For over fifty years, the rodeo companies have been coming to Miles City each spring to buy their stock for the ensuing rodeo season. It is probably best described as a demonstration auction – each horse/rider is sent into the arena to perform prior to each sale. When the rider hits the ground or the whistle blows for a successful ride, the auctioneer begins his chant. If the horse has proven to be big and strong with a powerful surging effort to rid itself of the rider, or it proves to be lithe and wily with twists and turns that can rattle your teeth right down to your socks, then the rodeo stock companies are in immediately and the bidding goes into the thousands for these prime horses.

But it isn’t just the auction that makes the Bucking Horse Sale unique. This event is a throw back to the Old West from which the whole concept of rodeos began. You see these riders are not professionals. They are local cowboys from the ranches of Eastern Montana, the Western Dakotas and Northern Wyoming. The whole event is decidedly local and reminiscent of when cattlemen and cowboys gathered in the spring for branding the new calves and breaking the wild horses that had wintered on the open ranges.

It is first about the test of skill and courage. Most of these cowboys are just as lean and tough as they were portrayed by the Western writers like Zane Grey. Five ten and one fifty-five perched five feet above the ground on 1500 pounds of dynamite looking to explode the moment the gate is opened.

It’s eight seconds of pounding fury with a better than even chance that they will be launched into the wild blue yonder and stomped by the horse when they hit the ground. And yet they stand in line to do it, hoping they will draw the meanest, wildest SOB in the pack and ride it to glory in eight seconds. And their reward is – well is nothing other than the admiration of the other cowboys. This rodeo is about tradition, not about cash. It is honoring a way of life, unchanged for over a hundred years. (Each year I pull out a photograph made famous by L.A. Huffman of my great grandfather cooking off a chuckwagon during a spring roundup.)

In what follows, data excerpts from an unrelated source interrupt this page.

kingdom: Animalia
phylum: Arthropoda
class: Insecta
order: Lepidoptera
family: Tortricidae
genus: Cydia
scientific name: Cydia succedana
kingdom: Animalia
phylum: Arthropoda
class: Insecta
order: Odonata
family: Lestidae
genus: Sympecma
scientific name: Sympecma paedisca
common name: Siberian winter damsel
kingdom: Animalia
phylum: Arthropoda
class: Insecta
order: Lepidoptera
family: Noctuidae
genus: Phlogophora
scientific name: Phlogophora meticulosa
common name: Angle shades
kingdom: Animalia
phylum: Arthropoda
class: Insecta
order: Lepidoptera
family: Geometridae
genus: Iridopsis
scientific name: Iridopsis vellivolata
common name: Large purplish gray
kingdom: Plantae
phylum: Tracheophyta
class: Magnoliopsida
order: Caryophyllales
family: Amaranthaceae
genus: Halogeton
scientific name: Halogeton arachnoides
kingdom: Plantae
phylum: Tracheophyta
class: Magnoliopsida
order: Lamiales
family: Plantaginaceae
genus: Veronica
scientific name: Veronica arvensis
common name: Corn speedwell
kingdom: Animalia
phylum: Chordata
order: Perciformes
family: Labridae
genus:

And it is about family, and friends and community. It is a huge celebration with dancing and cookouts and a chance to renew friendships, exchange stories of another hard winter on the Western plains, and have a drink or twenty. It is about the annual Bucking Horse Parade on Saturday. There are the same steam tractors, ancient hay rakes and balers, the same horse patrols, and ranch hands, the high school band, antique cars and kids with their pets every year. It never changes but the crowds never cease to gather because it’s their kids, their neighbors, their friends that they come to honor and enjoy.

On the flight in we met three cowboys from Cottonwood, Arizona, who were attending for the first time. They had rented an RV to stay in right at the fairgrounds next to the rodeo and they wanted to know how far that was from some of the famed watering holes – The Montana Bar, The Stockmans, The Range Riders and The Texas Bar. These guys were the real deal – all about thirty, gentlemen each, but just as untamed as they come. (One of them told my wife that life was too short to drive slow pickups or chase ugly girls.) We ran into them each night at the street dance (where one of them grabbed my wife and waltzed her around to one of the outdoor Western bands playing on the streets) and again on Sunday just before the airplane took off. They decided to, like us, make the Bucking Horse Sale an annual pilgrimage.

I’ve been gone from Miles City for forty years and yet each year when Nancy and I return for the Bucking Horse Sale, we find ourselves back amongst friends and familiar surroundings. Miles City hasn’t changed much in the forty years that I’ve been gone. Thank God.

Now, a decade later, that column means even more to me. I was blessed to have been born and raised in a small town. My wife, who was born and raised in Havre, Montana, feels the same. Ambition drove us to larger cities, but our small towns provided our foundations for life. I don’t intend to criticize growth and opportunity, but I hope that Miles City and the Bucking Horse Sale never change.